The task: Below is a set of records. Please retype every one exactly.

Collection entries:
◆ ◆ ◆ ◆

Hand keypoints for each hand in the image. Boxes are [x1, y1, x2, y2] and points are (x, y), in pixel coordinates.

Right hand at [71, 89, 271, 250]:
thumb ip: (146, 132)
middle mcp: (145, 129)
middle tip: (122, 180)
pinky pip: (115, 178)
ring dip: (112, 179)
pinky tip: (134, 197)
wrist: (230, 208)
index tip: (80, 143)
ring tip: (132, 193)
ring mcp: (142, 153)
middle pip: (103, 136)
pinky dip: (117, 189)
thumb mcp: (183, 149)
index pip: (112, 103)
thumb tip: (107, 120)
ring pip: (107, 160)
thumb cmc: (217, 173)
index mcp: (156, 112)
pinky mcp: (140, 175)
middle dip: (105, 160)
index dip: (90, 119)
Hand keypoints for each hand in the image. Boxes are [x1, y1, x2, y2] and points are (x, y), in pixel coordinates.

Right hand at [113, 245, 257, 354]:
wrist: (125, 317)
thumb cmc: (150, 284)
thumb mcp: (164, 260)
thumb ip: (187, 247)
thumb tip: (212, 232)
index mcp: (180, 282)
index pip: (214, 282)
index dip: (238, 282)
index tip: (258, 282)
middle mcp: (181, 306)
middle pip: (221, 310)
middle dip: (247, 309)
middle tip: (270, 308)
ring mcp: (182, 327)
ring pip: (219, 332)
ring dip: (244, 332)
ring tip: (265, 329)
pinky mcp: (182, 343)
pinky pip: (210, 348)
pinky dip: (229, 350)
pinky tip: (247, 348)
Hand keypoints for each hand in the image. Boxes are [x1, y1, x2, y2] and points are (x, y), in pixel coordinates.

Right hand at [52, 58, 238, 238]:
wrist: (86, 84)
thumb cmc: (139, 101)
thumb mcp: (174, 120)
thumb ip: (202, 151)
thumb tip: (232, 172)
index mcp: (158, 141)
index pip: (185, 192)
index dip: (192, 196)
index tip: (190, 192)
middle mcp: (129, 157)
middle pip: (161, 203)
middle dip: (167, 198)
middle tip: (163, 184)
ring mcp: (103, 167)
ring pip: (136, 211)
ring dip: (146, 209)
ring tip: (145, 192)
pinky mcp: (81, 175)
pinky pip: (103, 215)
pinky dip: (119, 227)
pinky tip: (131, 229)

◆ ◆ ◆ ◆

Result of this task:
Hand keypoints for each hand in the image. Boxes are [x1, y1, x2, y2] and points are (x, y), in pixel coordinates.

Right hand at [71, 89, 271, 250]:
thumb ip: (146, 132)
middle mcp: (145, 129)
middle tip: (122, 180)
pinky pip: (115, 178)
ring dip: (112, 179)
pinky tip: (134, 197)
wrist: (230, 208)
index tip: (80, 143)
ring tip: (132, 193)
ring mcp: (142, 153)
middle pip: (103, 136)
pinky dip: (117, 189)
thumb mcp: (183, 149)
index pip: (112, 103)
thumb tip: (107, 120)
ring pip: (107, 160)
thumb cmc: (217, 173)
index mcp: (156, 112)
pinky mcp: (140, 175)
middle dip: (105, 160)
index dip: (90, 119)
Hand keypoints for each hand in the image. Boxes are [x1, y1, x2, y2] and points are (x, y), in pixel coordinates.

Right hand at [113, 245, 257, 354]:
wrist: (125, 317)
thumb cmc: (150, 284)
thumb mcp: (164, 260)
thumb ip: (187, 247)
thumb tip: (212, 232)
index mcp: (180, 282)
index pip: (214, 282)
index dip: (238, 282)
index tip: (258, 282)
middle mcp: (181, 306)
middle pip: (221, 310)
middle dip: (247, 309)
middle tip: (270, 308)
ring mcp: (182, 327)
ring pip: (219, 332)
ring dip: (244, 332)
ring tip: (265, 329)
pinky mcp: (182, 343)
pinky pip: (210, 348)
pinky dip: (229, 350)
pinky tip: (247, 348)
Hand keypoints for each hand in the image. Boxes are [x1, y1, x2, y2] and points are (x, y), in pixel coordinates.

Right hand at [52, 58, 238, 238]:
wrist: (86, 84)
thumb cmc: (139, 101)
thumb mcp: (174, 120)
thumb ip: (202, 151)
thumb tip: (232, 172)
index mcp: (158, 141)
index pip: (185, 192)
index dip: (192, 196)
index tip: (190, 192)
middle mcp: (129, 157)
middle pip: (161, 203)
middle dip: (167, 198)
middle tip: (163, 184)
ring mcp: (103, 167)
ring pip: (136, 211)
ring dip: (146, 209)
ring tip: (145, 192)
pinky mcp: (81, 175)
pinky pip: (103, 215)
pinky dip: (119, 227)
pinky tip: (131, 229)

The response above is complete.